Hemospec Device for the Diagnosis of Sepsis (INTELLIGENCE-1)

Sepsis is a life-threating organ dysfunction resulting from the dysregulated response of the host to an infection. It is estimated that 1.5 million people present with sepsis annually in Northern America and another 1.5 million people in Europe; 30 to 50% of them die making sepsis the leading cause of death. The key-point in the management of sepsis is the early resuscitation with broad-spectrum antimicrobials and intravenous fluids, if possible within the first hour. The great mortality of sepsis indicates that this goal is not easy to be achieved for two main reasons: the first is the delay in recognition of the septic patients and the second is the resistance of the implicated pathogen to broad-spectrum antimicrobials.

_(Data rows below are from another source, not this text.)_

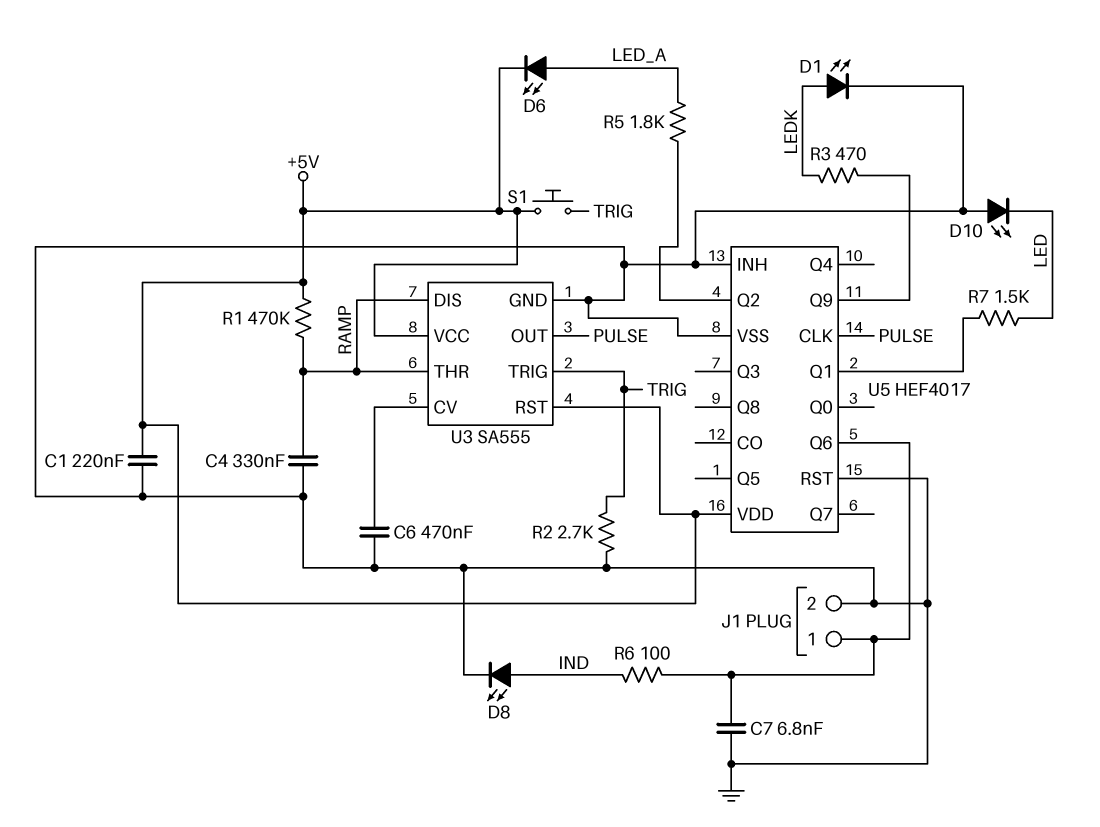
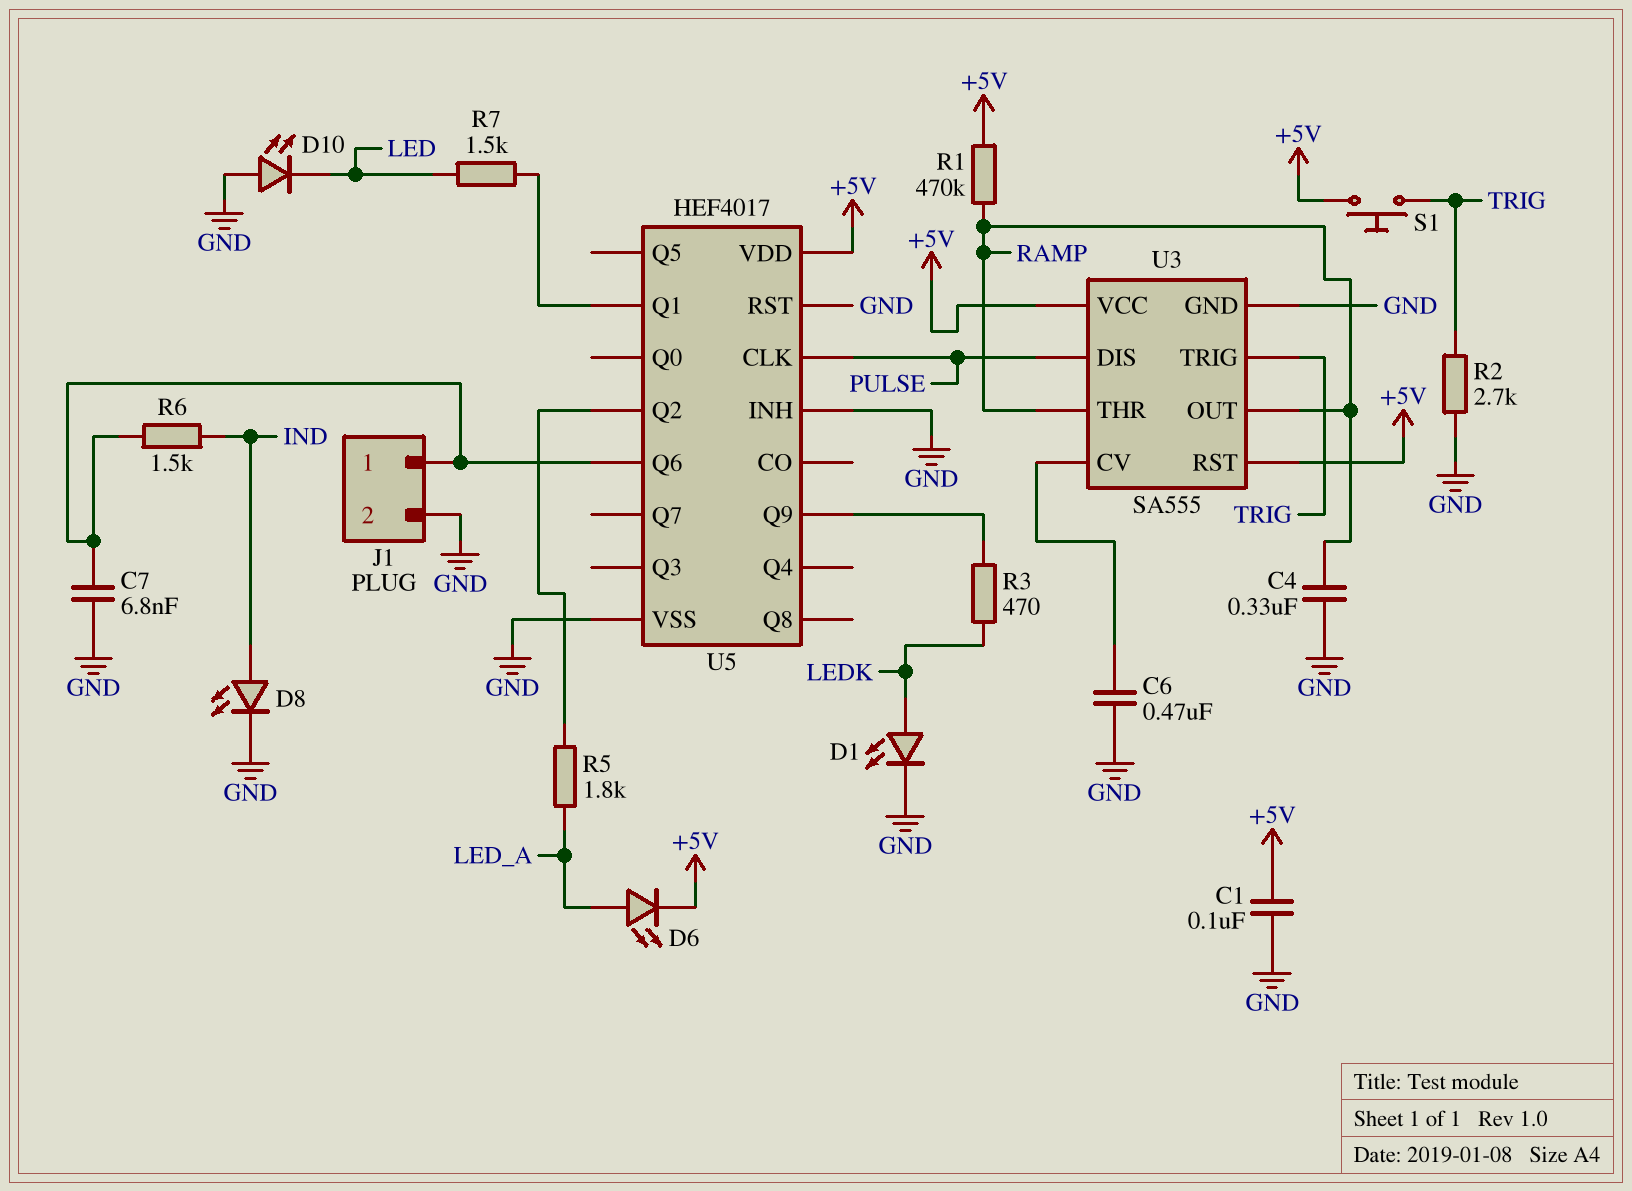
C1: 220nF (+5V, GND) -> 100nF (+5V, GND)
R6: 100 (IND, J1/1) -> 1.5k (IND, J1/1)
U3 pin DIS: RAMP -> PULSE
U3 pin OUT: PULSE -> RAMP

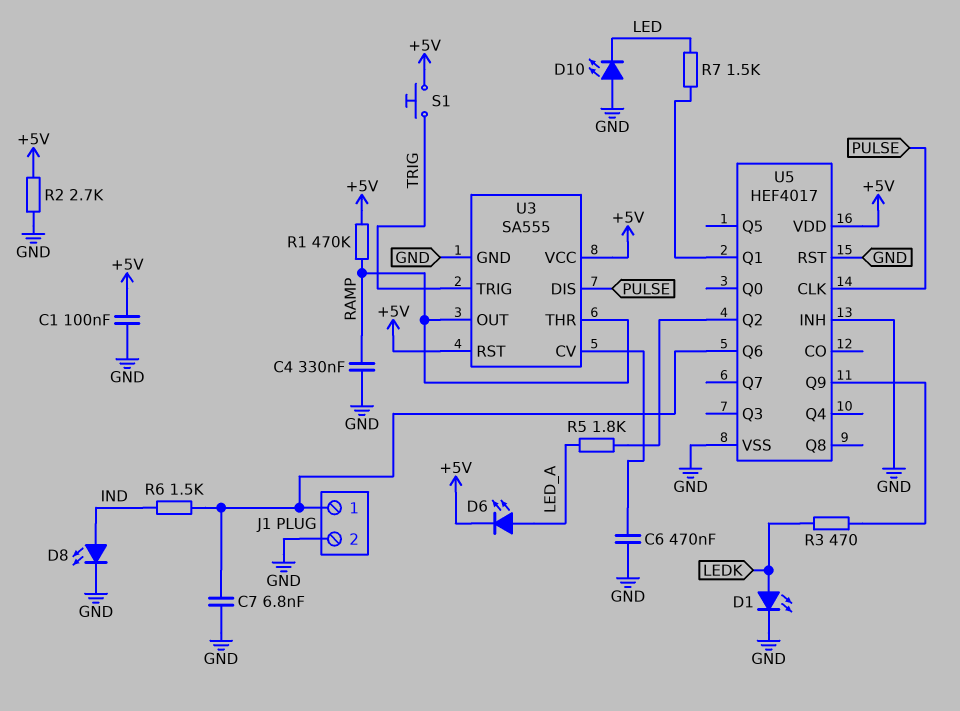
R2: 2.7k (GND, TRIG) -> 2.7k (+5V, GND)

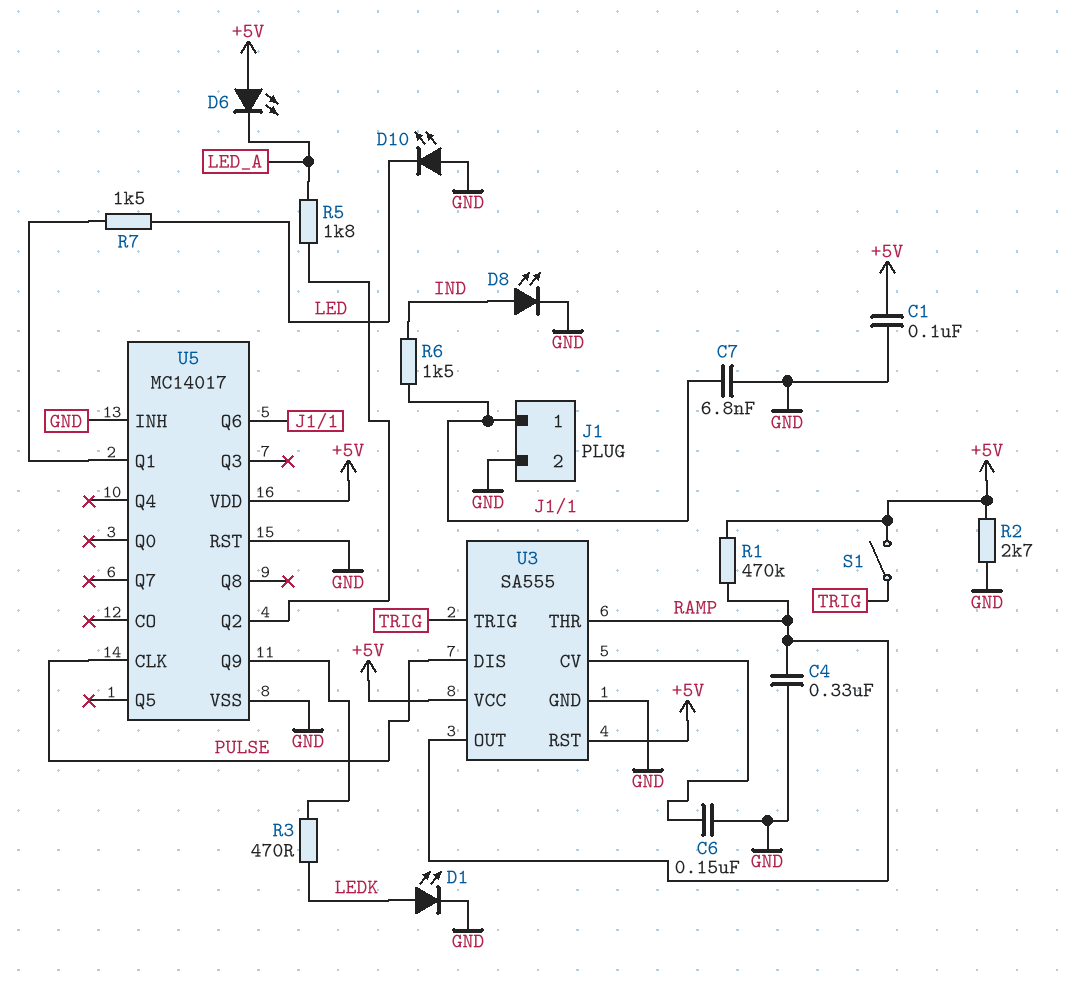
C6: 470nF (GND, U3/CV) -> 150nF (GND, U3/CV)
D6: LED (A LED_A, K +5V) -> LED (A +5V, K LED_A)
S1: button (+5V, TRIG) -> switch (+5V, TRIG)
U5: HEF4017 -> MC14017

In an attempt to improve the failure of physicians for early sepsis recognition, several markers have been developed. Some of them rely on clinical signs of the host and others on the measurements of circulating biomarkers. Recently, qSOFA (quick SOFA score) has been introduced to help the early recognition of sepsis in patients who present with infection outside the Intensive care Unit (ICU) i.e. either in the community or during hospitalization in the general ward1. However, there are concerns of the sensitivity of qSOFA and many introduce the need to measure biomarkers in serum. These biomarkers are usually protein molecules that are over-produced in the host as a result of the interaction with an infective insult. However, these protein molecules are produced by white blood cells. What is currently known is that although most of patients present with a similar phenotype, their pathophysiology is diverse. More precisely, although the majority of patients with sepsis present with high concentrations of protein molecules like interleukin (IL)-6, C-reactive protein (CRP) and procalcitonin (PCT) in their blood, in some patients circulating white blood cells remain over-active and in other patients they are significantly anergic, a situation often known as sepsis-induced immunoparalysis. Another molecule, called soluble urokinase plasminogen activator receptor (suPAR), is the shed uPAR receptor on neutrophils and is released in the circulation as a result of neutrophil activation; concentrations greater than 12 ng/ml can trace with negative predictive value almost 95% the patient at great chance of unfavorable outcome. As such, the robust diagnosis of sepsis may rely on a combination of clinical assessment, measurement of protein biomarkers and validation of the activity of circulating white blood cells.

One FrameWork 7-funded initiative from seven European countries aims to develop a rapid score that can integrate all clinical and laboratory information and provide early diagnosis whether a patient has sepsis or not. The vision of this initiative is to build a device that is called HemoSpec. With this approach, whole blood coming from patients will be in parallel analyzed into three aspects: a) absolute white blood cell counting; b) information on the fluidity and activity of the white blood cells using Raman spectroscopy; and c) measurement of serum levels of IL-6, CRP, PCT and suPAR. The end result is building a diagnostic algorithm where clinical information is also taken into consideration.

The project was started in November 2013 and the HemoSpec device is anticipated to be ready by February 2017. The diagnostic performance of HemoSpec is currently based on preliminary data coming from 60 patients (20 controls, 20 with systemic inflammatory response syndrome and 20 with sepsis) hospitalized in Jena University Hospital. The current study is aiming to validate and improve performance of HemoSpec for the rapid assessment of the critically ill patient in a larger phase II diagnostic study.